* [Aim of the exercise]
Could you count the lines in the listing that include the word "blijft"? Give only the number.

* [Dataset records]
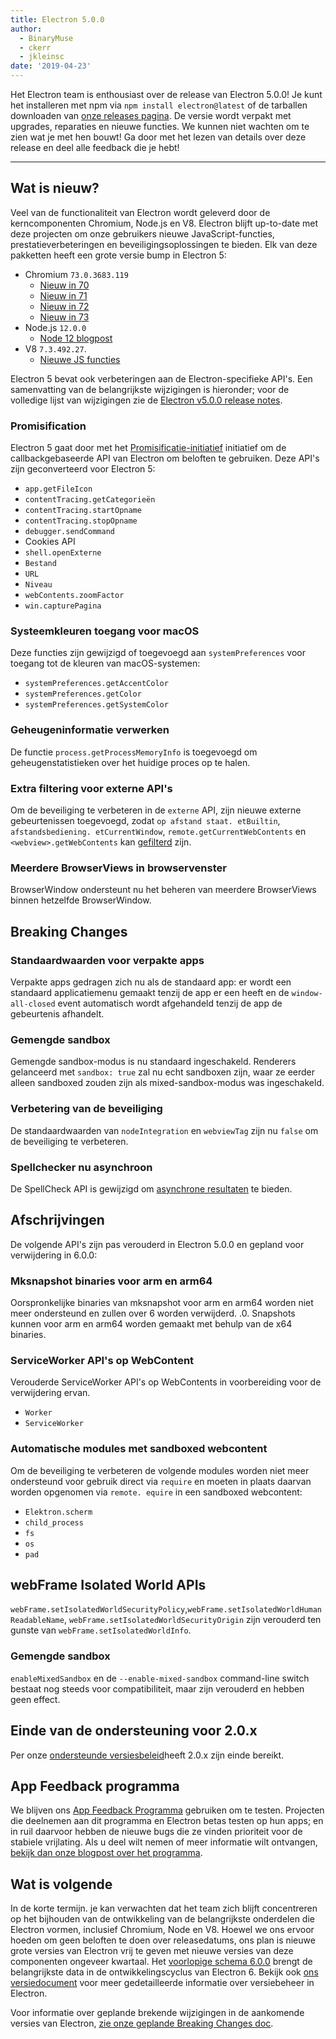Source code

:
 ```yaml
---
title: Electron 5.0.0
author:
  - BinaryMuse
  - ckerr
  - jkleinsc
date: '2019-04-23'
---
```


Het Electron team is enthousiast over de release van Electron 5.0.0! Je kunt het installeren met npm via `npm install electron@latest` of de tarballen downloaden van [onze releases pagina](https://github.com/electron/electron/releases/tag/v5.0.0). De versie wordt verpakt met upgrades, reparaties en nieuwe functies. We kunnen niet wachten om te zien wat je met hen bouwt! Ga door met het lezen van details over deze release en deel alle feedback die je hebt!

---

## Wat is nieuw?

Veel van de functionaliteit van Electron wordt geleverd door de kerncomponenten Chromium, Node.js en V8. Electron blijft up-to-date met deze projecten om onze gebruikers nieuwe JavaScript-functies, prestatieverbeteringen en beveiligingsoplossingen te bieden. Elk van deze pakketten heeft een grote versie bump in Electron 5:

- Chromium `73.0.3683.119`
  - [Nieuw in 70](https://developers.google.com/web/updates/2018/10/nic70)
  - [Nieuw in 71](https://developers.google.com/web/updates/2018/12/nic71)
  - [Nieuw in 72](https://developers.google.com/web/updates/2019/01/nic72)
  - [Nieuw in 73](https://developers.google.com/web/updates/2019/03/nic73)
- Node.js `12.0.0`
  - [Node 12 blogpost](https://nodejs.org/en/blog/release/v12.0.0/)
- V8 `7.3.492.27`.
  - [Nieuwe JS functies](https://twitter.com/mathias/status/1120700101637353473)

Electron 5 bevat ook verbeteringen aan de Electron-specifieke API's. Een samenvatting van de belangrijkste wijzigingen is hieronder; voor de volledige lijst van wijzigingen zie de [Electron v5.0.0 release notes](https://github.com/electron/electron/releases/tag/v5.0.0).

### Promisification

Electron 5 gaat door met het [Promisificatie-initiatief](https://github.com/electron/electron/blob/5-0-x/docs/api/promisification.md) initiatief om de callbackgebaseerde API van Electron om beloften te gebruiken. Deze API's zijn geconverteerd voor Electron 5:
* `app.getFileIcon`
* `contentTracing.getCategorieën`
* `contentTracing.startOpname`
* `contentTracing.stopOpname`
* `debugger.sendCommand`
* Cookies API
* `shell.openExterne`
* `Bestand`
* `URL`
* `Niveau`
* `webContents.zoomFactor`
* `win.capturePagina`

### Systeemkleuren toegang voor macOS

Deze functies zijn gewijzigd of toegevoegd aan `systemPreferences` voor toegang tot de kleuren van macOS-systemen:
* `systemPreferences.getAccentColor`
* `systemPreferences.getColor`
* `systemPreferences.getSystemColor`

### Geheugeninformatie verwerken

De functie `process.getProcessMemoryInfo` is toegevoegd om geheugenstatistieken over het huidige proces op te halen.

### Extra filtering voor externe API's

Om de beveiliging te verbeteren in de `externe` API, zijn nieuwe externe gebeurtenissen toegevoegd, zodat `op afstand staat. etBuiltin`, `afstandsbediening. etCurrentWindow`, `remote.getCurrentWebContents` en `<webview>.getWebContents` kan [gefilterd](https://github.com/electron/electron/blob/master/docs/tutorial/security.md#13-disable-or-limit-creation-of-new-windows) zijn.

### Meerdere BrowserViews in browservenster

BrowserWindow ondersteunt nu het beheren van meerdere BrowserViews binnen hetzelfde BrowserWindow.

## Breaking Changes

### Standaardwaarden voor verpakte apps

Verpakte apps gedragen zich nu als de standaard app: er wordt een standaard applicatiemenu gemaakt tenzij de app er een heeft en de `window-all-closed` event automatisch wordt afgehandeld tenzij de app de gebeurtenis afhandelt.

### Gemengde sandbox

Gemengde sandbox-modus is nu standaard ingeschakeld. Renderers gelanceerd met `sandbox: true` zal nu echt sandboxen zijn, waar ze eerder alleen sandboxed zouden zijn als mixed-sandbox-modus was ingeschakeld.

### Verbetering van de beveiliging
De standaardwaarden van `nodeIntegration` en `webviewTag` zijn nu `false` om de beveiliging te verbeteren.

### Spellchecker nu asynchroon

De SpellCheck API is gewijzigd om [asynchrone resultaten](https://github.com/electron/electron/blob/5-0-x/docs/api/web-frame.md#webframesetspellcheckproviderlanguage-provider) te bieden.

## Afschrijvingen

De volgende API's zijn pas verouderd in Electron 5.0.0 en gepland voor verwijdering in 6.0.0:

### Mksnapshot binaries voor arm en arm64
Oorspronkelijke binaries van mksnapshot voor arm en arm64 worden niet meer ondersteund en zullen over 6 worden verwijderd. .0. Snapshots kunnen voor arm en arm64 worden gemaakt met behulp van de x64 binaries.

### ServiceWorker API's op WebContent
Verouderde ServiceWorker API's op WebContents in voorbereiding voor de verwijdering ervan.
* `Worker`
* `ServiceWorker`

### Automatische modules met sandboxed webcontent
Om de beveiliging te verbeteren de volgende modules worden niet meer ondersteund voor gebruik direct via `require` en moeten in plaats daarvan worden opgenomen via `remote. equire` in een sandboxed webcontent:
* `Elektron.scherm`
* `child_process`
* `fs`
* `os`
* `pad`

## webFrame Isolated World APIs
`webFrame.setIsolatedWorldSecurityPolicy`,`webFrame.setIsolatedWorldHumanReadableName`, `webFrame.setIsolatedWorldSecurityOrigin` zijn verouderd ten gunste van `webFrame.setIsolatedWorldInfo`.

### Gemengde sandbox
`enableMixedSandbox` en de `--enable-mixed-sandbox` command-line switch bestaat nog steeds voor compatibiliteit, maar zijn verouderd en hebben geen effect.

## Einde van de ondersteuning voor 2.0.x

Per onze [ondersteunde versiesbeleid](https://electronjs.org/docs/tutorial/support#supported-versions)heeft 2.0.x zijn einde bereikt.

## App Feedback programma

We blijven ons [App Feedback Programma](https://electronjs.org/blog/app-feedback-program) gebruiken om te testen. Projecten die deelnemen aan dit programma en Electron betas testen op hun apps; en in ruil daarvoor hebben de nieuwe bugs die ze vinden prioriteit voor de stabiele vrijlating. Als u deel wilt nemen of meer informatie wilt ontvangen, [bekijk dan onze blogpost over het programma](https://electronjs.org/blog/app-feedback-program).

## Wat is volgende

In de korte termijn. je kan verwachten dat het team zich blijft concentreren op het bijhouden van de ontwikkeling van de belangrijkste onderdelen die Electron vormen, inclusief Chromium, Node en V8. Hoewel we ons ervoor hoeden om geen beloften te doen over releasedatums, ons plan is nieuwe grote versies van Electron vrij te geven met nieuwe versies van deze componenten ongeveer kwartaal. Het [voorlopige schema 6.0.0](https://electronjs.org/docs/tutorial/electron-timelines#600-release-schedule) brengt de belangrijkste data in de ontwikkelingscyclus van Electron 6. Bekijk ook [ons versiedocument](https://electronjs.org/docs/tutorial/electron-versioning) voor meer gedetailleerde informatie over versiebeheer in Electron.

Voor informatie over geplande brekende wijzigingen in de aankomende versies van Electron, [zie onze geplande Breaking Changes doc](https://github.com/electron/electron/blob/master/docs/api/breaking-changes.md).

* [Problem solution]
2